(Saved entries)

◇ ◇ ◇ ◇

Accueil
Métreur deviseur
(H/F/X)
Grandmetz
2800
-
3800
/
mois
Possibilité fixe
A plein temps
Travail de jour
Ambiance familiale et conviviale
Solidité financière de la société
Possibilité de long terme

◇ ◇ ◇ ◇

→ **Task goal**: Word for word, transcribe all of the entries shown above.

→ **Task solution**:
Accueil
Métreur deviseur
(H/F/X)
Grandmetz
2800
-
3800
/
mois
Possibilité fixe
A plein temps
Travail de jour
Ambiance familiale et conviviale
Solidité financière de la société
Possibilité de long terme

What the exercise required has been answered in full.